Patients with prolonged neutropenia (<500 cells/μL and >7 days), such as those undergoing myelosuppressive chemotherapy or hematopoietic stem cell transplantation, are at high risk of IFIs. The clinical benefits of antifungal prophylaxis have been demonstrated in this population (14,15). A network meta-analysis and the Infectious Diseases Working Party of the German Society for Hematology and Medical Oncology guidelines strongly recommend posaconazole for AML patients (14,15). However, evidence regarding the efficacy of voriconazole (VRCZ) prophylaxis for IFI prevention remains limited (15). The European Federation of Medical Mycology recommends VRCZ as a first-line therapy for Scedosporium spp. infections and strongly supports first-line VRCZ-based combination antifungal therapy, particularly VRCZ and terbinafine, for treating L. prolificans infections (16).

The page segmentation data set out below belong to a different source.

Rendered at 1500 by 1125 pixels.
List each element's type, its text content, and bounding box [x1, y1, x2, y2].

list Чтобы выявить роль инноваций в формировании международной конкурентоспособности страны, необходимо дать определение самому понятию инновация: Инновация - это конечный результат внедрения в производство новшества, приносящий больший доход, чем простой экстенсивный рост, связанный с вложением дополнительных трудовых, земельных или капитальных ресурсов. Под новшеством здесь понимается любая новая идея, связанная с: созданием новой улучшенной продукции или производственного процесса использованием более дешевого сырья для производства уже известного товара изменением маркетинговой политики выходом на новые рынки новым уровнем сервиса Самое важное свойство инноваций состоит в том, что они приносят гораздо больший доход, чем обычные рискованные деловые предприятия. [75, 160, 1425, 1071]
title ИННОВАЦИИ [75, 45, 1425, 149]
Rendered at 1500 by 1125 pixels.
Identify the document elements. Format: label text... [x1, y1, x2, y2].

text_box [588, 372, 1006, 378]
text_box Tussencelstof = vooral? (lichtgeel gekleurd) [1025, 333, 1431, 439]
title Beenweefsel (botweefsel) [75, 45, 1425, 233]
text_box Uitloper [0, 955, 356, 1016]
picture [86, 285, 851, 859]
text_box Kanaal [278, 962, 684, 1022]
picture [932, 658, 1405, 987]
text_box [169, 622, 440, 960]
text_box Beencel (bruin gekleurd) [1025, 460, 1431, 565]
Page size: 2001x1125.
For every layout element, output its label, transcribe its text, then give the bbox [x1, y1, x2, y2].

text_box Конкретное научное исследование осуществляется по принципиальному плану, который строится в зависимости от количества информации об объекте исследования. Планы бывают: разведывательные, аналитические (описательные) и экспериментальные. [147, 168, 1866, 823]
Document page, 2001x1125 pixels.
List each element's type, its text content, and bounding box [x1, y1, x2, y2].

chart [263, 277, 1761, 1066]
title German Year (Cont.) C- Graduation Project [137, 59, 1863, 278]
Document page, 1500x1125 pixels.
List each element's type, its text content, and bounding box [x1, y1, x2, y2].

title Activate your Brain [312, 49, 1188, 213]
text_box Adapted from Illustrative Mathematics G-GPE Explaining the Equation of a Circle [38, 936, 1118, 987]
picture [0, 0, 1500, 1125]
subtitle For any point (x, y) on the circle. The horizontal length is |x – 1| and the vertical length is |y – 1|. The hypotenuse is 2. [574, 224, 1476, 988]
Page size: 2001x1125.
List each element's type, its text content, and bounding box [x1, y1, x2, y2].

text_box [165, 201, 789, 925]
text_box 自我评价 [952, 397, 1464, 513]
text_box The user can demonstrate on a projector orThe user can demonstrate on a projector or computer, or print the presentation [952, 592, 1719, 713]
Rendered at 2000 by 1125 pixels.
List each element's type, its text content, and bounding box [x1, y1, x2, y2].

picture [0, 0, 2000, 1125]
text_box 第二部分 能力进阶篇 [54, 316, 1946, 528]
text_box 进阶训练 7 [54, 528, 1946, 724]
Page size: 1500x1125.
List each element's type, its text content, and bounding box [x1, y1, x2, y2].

Scedosporium/Lomentospora spp. are naturally resistant to L-AMB and fluconazole and less sensitive to echinocandins (17-19). L. prolificans is much more resistant to the currently available antifungals than Scedosporium spp. (7,20). Furthermore, in some cases, L. prolificans is resistant to VRCZ monotherapy (8,17,19,20). VRCZ and terbinafine have demonstrated in vitro synergism and have been successfully used to treat lomentosporiosis in several case reports (16). However, the synergistic effects of terbinafine remain controversial (17,20). According to a registry study, the overall survival was not significantly different between patients with lomentosporiosis receiving combination therapy with VRCZ and terbinafine and those receiving therapy with VRCZ alone (20). In addition, routine drug susceptibility testing for this fungus is not indicated in clinical practice as in the present study. Therefore, determining the best treatment for Scedosporium/Lomentospora infections is difficult.

At present, VRCZ is not administered because of its interaction with RFP. When administered according to the manufacturer's instructions, RFP decreased the maximum blood concentration and area under the blood concentration-time curve of VRCZ by 93% and 96%, respectively. In addition, RFP affected the pharmacokinetics of concomitant drugs for approximately one to two weeks after discontinuation (21). A randomized study that excluded patients with malignancies and those receiving immunosuppressant therapy demonstrated that a two-drug regimen (clarithromycin and ethambutol) for treating M. avium complex lung disease was not inferior to a three-drug regimen (clarithromycin, ethambutol, and RFP) (22). Nevertheless, avoiding RFP to select an optimal antifungal agent and ensuring drug blood concentration when neutropenia is prolonged might have to be considered, as in the induction therapy for AML.

We encountered a case of disseminated L. prolificans infection and pneumonia caused by S. aurantiacum during induction therapy in a patient with AML and NTM infection. NTM may serve as a gateway for IFIs and is an important risk factor for Scedosporium/Lomentospora infection. Physicians should consider possible Scedosporium/Lomentospora infections when fungal infections are suspected, such as in instances of β-D-glucan elevation during myelosuppression, especially in patients with NTM. VRCZ or combination therapy with VRCZ and terbinafine can induce a treatment response.

The authors state that they have no Conflict of Interest (COI).